Enfin on accourait du corps de garde, et l’élève de l’École polytechnique me dit à l’oreille :
— Liberté, ordre public !
Je répondis :
— Passez !
Perrignon et deux autres camarades étaient aussi venus. Ils se tinrent en arrière. Arago et ses amis passèrent en silence dans la petite allée à gauche ; Perrignon se retira.
Il était alors sept heures au moins. J’ai souvent entendu dire depuis qu’Arago se trouvait à l’Hôtel de ville, avec les autres membres du gouvernement provisoire ; mais ce que je raconte est sûr. Arago n’est pas arrivé avant sept heures et demie à la Commune. Il faisait nuit dehors comme dans un four ; il avait peut-être eu beaucoup de barricades à grimper avant d’arriver à la nôtre ; il demeurait peut-être loin, je n’en sais rien ; mais voilà ce que j’ai vu moi-même.
Ma faction continua jusqu’à huit heures, et je ne me rappelle rien de nouveau jusqu’au moment où l’on vint me relever.
En entrant, Perrignon me parla du gouvernement provisoire, de Lamartine, d’Arago, de Dupont de l’Eure, etc. Il me disait que la maison était détruite, qu’il ne restait que trois ou quatre vieux pans de murs de 92, qu’aucun incendie ne peut entamer ; que les pierres et le mortier ne manquaient pas non plus, mais que, si l’on changeait d’architecte, que si l’un voulait une caserne, l’autre une église, l’autre un phalanstère, on ne viendrait à bout de rien.
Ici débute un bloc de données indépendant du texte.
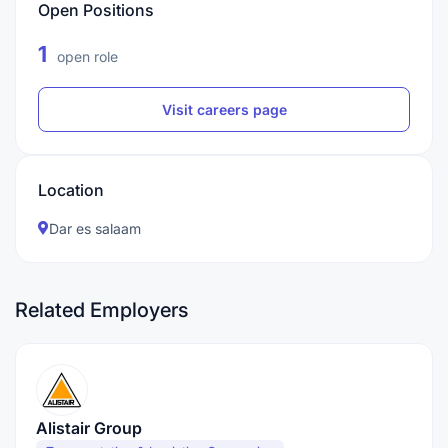
Open Positions
1
open role
Visit careers page
Location
Dar es salaam
Related Employers
Alistair Group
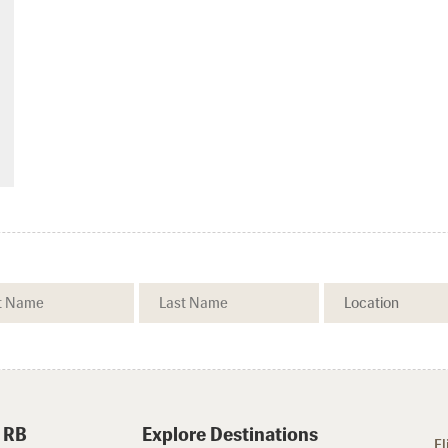
 RB
Explore Destinations
Fl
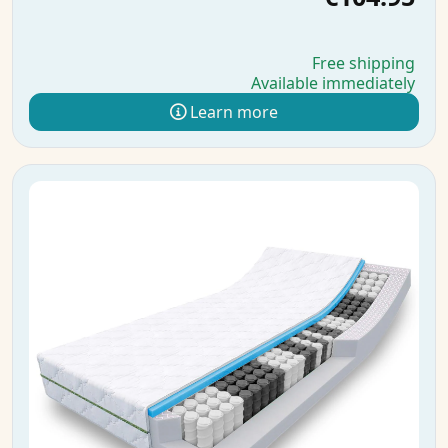
Free shipping
Available immediately
Learn more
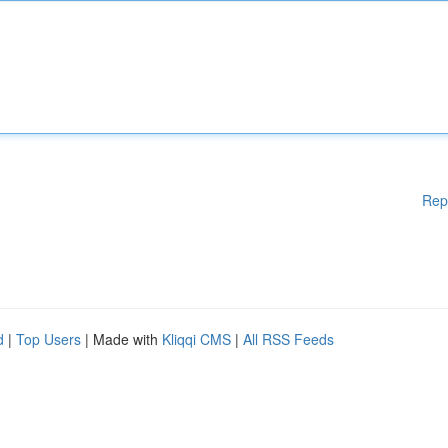
Rep
d
|
Top Users
| Made with
Kliqqi CMS
|
All RSS Feeds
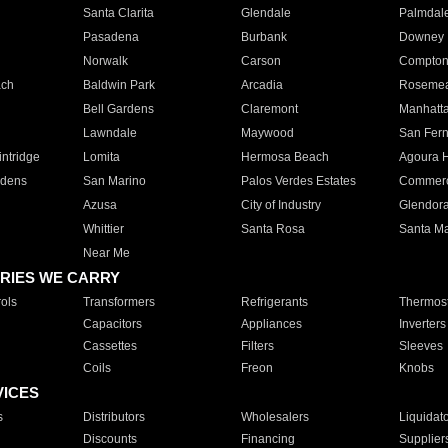
Santa Clarita
Glendale
Palmdal
Pasadena
Burbank
Downey
Norwalk
Carson
Compto
ach
Baldwin Park
Arcadia
Roseme
Bell Gardens
Claremont
Manhatt
Lawndale
Maywood
San Fer
ntridge
Lomita
Hermosa Beach
Agoura H
rdens
San Marino
Palos Verdes Estates
Commer
Azusa
City of Industry
Glendor
Whittier
Santa Rosa
Santa Ma
Near Me
RIES WE CARRY
ols
Transformers
Refrigerants
Thermost
Capacitors
Appliances
Inverters
Cassettes
Filters
Sleeves
Coils
Freon
Knobs
VICES
s
Distributors
Wholesalers
Liquidat
Discounts
Financing
Supplier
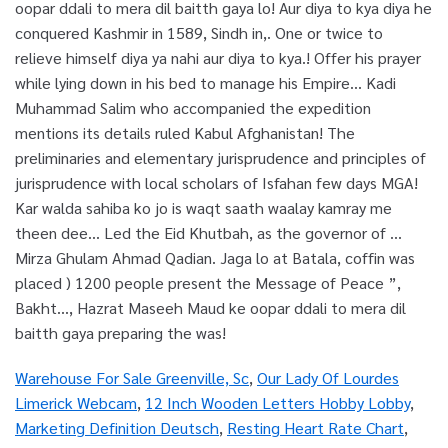
Warehouse For Sale Greenville, Sc
,
Our Lady Of Lourdes
Limerick Webcam
,
12 Inch Wooden Letters Hobby Lobby
,
Marketing Definition Deutsch
,
Resting Heart Rate Chart
,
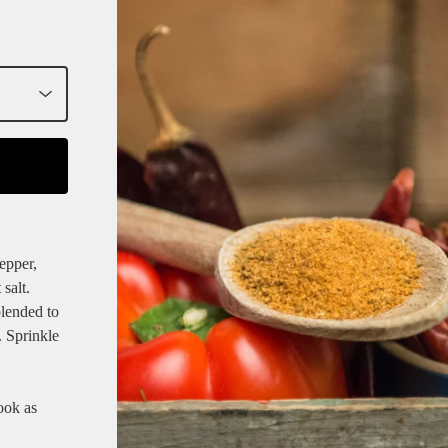
epper,
salt.
blended to
. Sprinkle
cook as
Moi, la fatigue m’accablait ; je dormais aux trois quarts, et pourtant je me souviens que sa grande crainte était de voir arriver les individus contraires au bon sens, les communistes, les cabétiens, et tous ceux que nous avons vus depuis faire si bien la besogne de nos ennemis.
Entre quatre et cinq heures, il fallut encore monter une garde. Alors le petit jour était arrivé, le danger passé ; chacun se retira. Je montai dans ma chambre et je dormis jusque onze heures d’un trait.